In this step, we have to create a public EC2 instance which we will use to configure the WordPress installation on the EFS and RDS instances. When creating this instance, make sure it is in the public subnet and should have all the security groups(ALB, Web Server, EFS, RDS) and also a custom SG that will permit us to SSH into the instance and configure it.

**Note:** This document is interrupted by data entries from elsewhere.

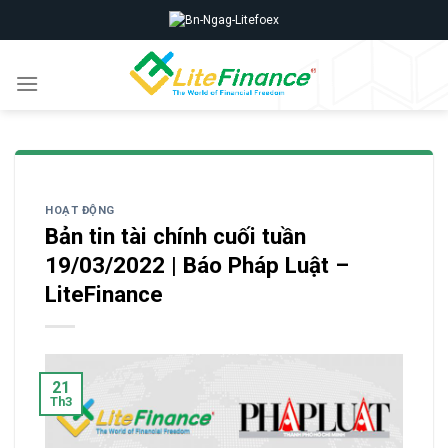
Skip
to
content
HOẠT ĐỘNG
Bản tin tài chính cuối tuần
19/03/2022 | Báo Pháp Luật –
LiteFinance
21
Th3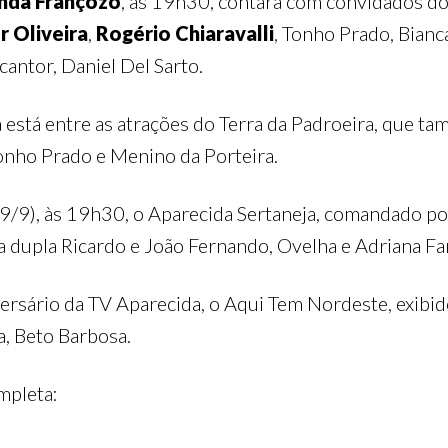
nda Françozo
, às 19h30, contará com convidados do 
r Oliveira
,
Rogério Chiaravalli
, Tonho Prado, Bianc
cantor, Daniel Del Sarto.
a está entre as atrações do Terra da Padroeira, que 
onho Prado e Menino da Porteira.
(9/9), às 19h30, o Aparecida Sertaneja, comandado po
 a dupla Ricardo e João Fernando, Ovelha e Adriana Far
rsário da TV Aparecida, o Aqui Tem Nordeste, exibid
a, Beto Barbosa.
mpleta: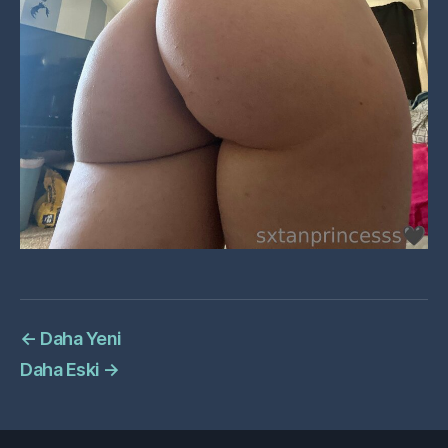
←
Daha Yeni
Daha Eski
→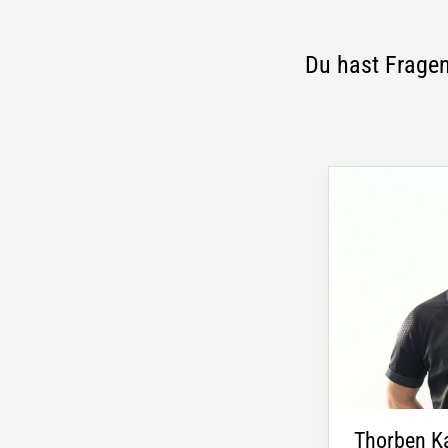
Du hast Fragen
Thorben K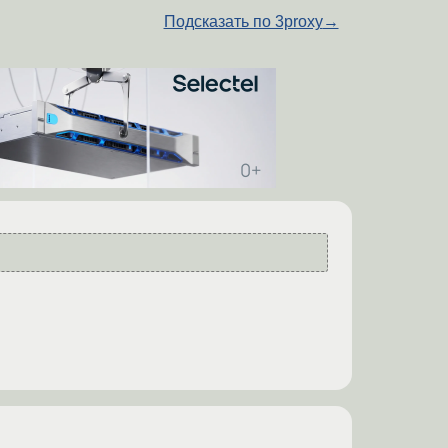
Подсказать по 3proxy
→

This is the script that will be used for this setup

#Switch to root user
sudo su

#update System packages
yum update -y

#Install Apache Web Server
yum install -y httpd

#Install PHP interpreter
yum install php php8.1-mysqlnd.x86_64 -y

#Create and mount EFS to /var/www/html directory
#This mount command will be different for you
#You have to yours from the EFS dashboard making sure
#The last part of the command ends with /var/www/html
mkdir -p /var/www/html
sudo mount -t nfs4 -o {your efs mount command} /var/www/html

#Get WordPress files
cd /var/www/html
rm -rf
cp -r wordpress/* /var/www/html
rm -rf wordpress/

#configure wordpress installation
cp /var/www/html/wp-config-sample.php /var/www/html/wp-config.php
#edit this file and provide details for your RDS database
nano /var/www/html/wp-config.php

#start Apacher server
systemctl enable httpd
systemctl start httpd

5) Create Web Servers

The next step is to create two web servers in the application tier private subnets and provide them with the Web Server Security Group. We will also use the user data below to bootstrap our instances.


sudo su
yum update -y
yum install -y httpd
yum install php php8.1-mysqlnd.x86_64 -y
sudo mount -t nfs4 -o {your efs mount command} /var/www/html
systemctl enable httpd
systemctl start httpd

Make sure you modify the command used to mount the file system.

6) Create an Application Load Balancer

To create the Application load balancer, we need to, first of all, create a target group that will contain both of our Web Servers. Then we should be able to create the load balancer in the public subnets and select the target group.

To test if everything is working well, we can copy the DNS name of the ALB and load it in a new browser tab. If we don't see any errors, that means everything went successfully.

7) Register Domain Name and Generate SSL certificate

Use Router53 to buy a custom domain name for your WordPress application. In your hosted zone, add an alias record that points to your Applications Load Balancer.

Navigate to AWS Certificate Manager and generate an SSL Certificate for your particular domain name.

To make sure your ALB accepts HTTPS traffic, you need to add an HTTPS listener to your application load balancer.